The warden leans forward on his cane.
‘You must forgive me, Gabriel; interrupting you like that was rude. But it is a little early to jump to such conclusions. If the men were to get wind of this – as yet unproven – theory of yours I suspect it would be difficult to convince any of them to return to Durham.’ He spreads his hands. ‘And we are rather reliant on the city for the few meager supplies it provides.’
‘I understand, Mr. Finch.’ I glance down the cor
ridor. Knox and Tully are out of earshot, but I drop my voice anyway. ‘If the furies really are waking up, though, we’re in for a whole heap of trouble.’
He studies me a moment longer, then at last he switches his gaze back to the cell.
‘Yes, they are rather formidable creatures, aren’t they?’
‘That’d be one way of putting it.’
The warden gives his head a little shake and smiles.
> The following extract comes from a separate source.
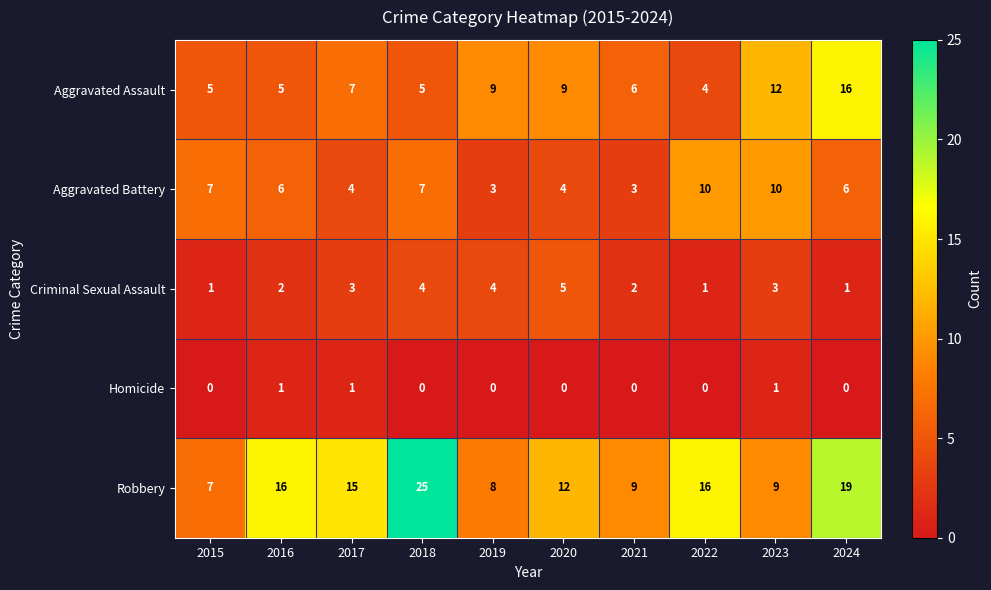

Which series has the widest spread of values?

Robbery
‘Oh you must look past that ferocity, Gabriel; those inhuman sanguinary appetites.’ He hobbles forward, shuffling across the line that’s taped to the ground, and points the cane through the bars. The creature crouched by the back wall glances up at this new intrusion and raises its lip in a snarl. But if Finch is afraid of it he gives no sign. When he turns to look at me it’s as if his eyes have brightened again.
‘Regard our friend here. Hardly much of a physical specimen, wouldn’t you say? And yet he was able to scale Starkly’s walls without difficulty, and even to survive a fall from one of its towers.’
He holds the cane up a moment longer, then lowers it.
‘Physically we are such a sad case in comparison. Look at us. Frail, fragile things, with our small, blunt, teeth, our delicate claws. In a fair fight we have never been a match for any animal approaching our size. It was only our intellect that placed us at the top of the food chain. And see how precarious that position has proven.’
He leans forward, his face only inches from the hardened steel. The fury curls its lip one more time, then turns its head to the wall. The warden smiles indulgently at it, as though it were a favorite pet.
‘Remarkable.’
He shakes his head, then shuffles back over the line. He looks up at me and the smile broadens, revealing that perfect picket fence row of teeth. Later I tell myself it’s just the shadows the candle was throwing. But for a second it seems like there might have been a few too many of them.
*
WE MAKE OUR WAY BACK to the main cellblock, where earlier we sat for dinner. I follow the warden as he hobbles up the metal stair to the second floor, then makes his way slowly along the landing. Here and there back in the shadows a candle still flickers, but most of the cells are dark. He finally stops outside a barred door that hangs open. I look inside. There’s not much in the way of comforts, just a metal bunk with a threadbare mattress, a steel bowl for a toilet. I guess I should be thankful for small mercies. At least he’s not putting me down in the basement with the fury.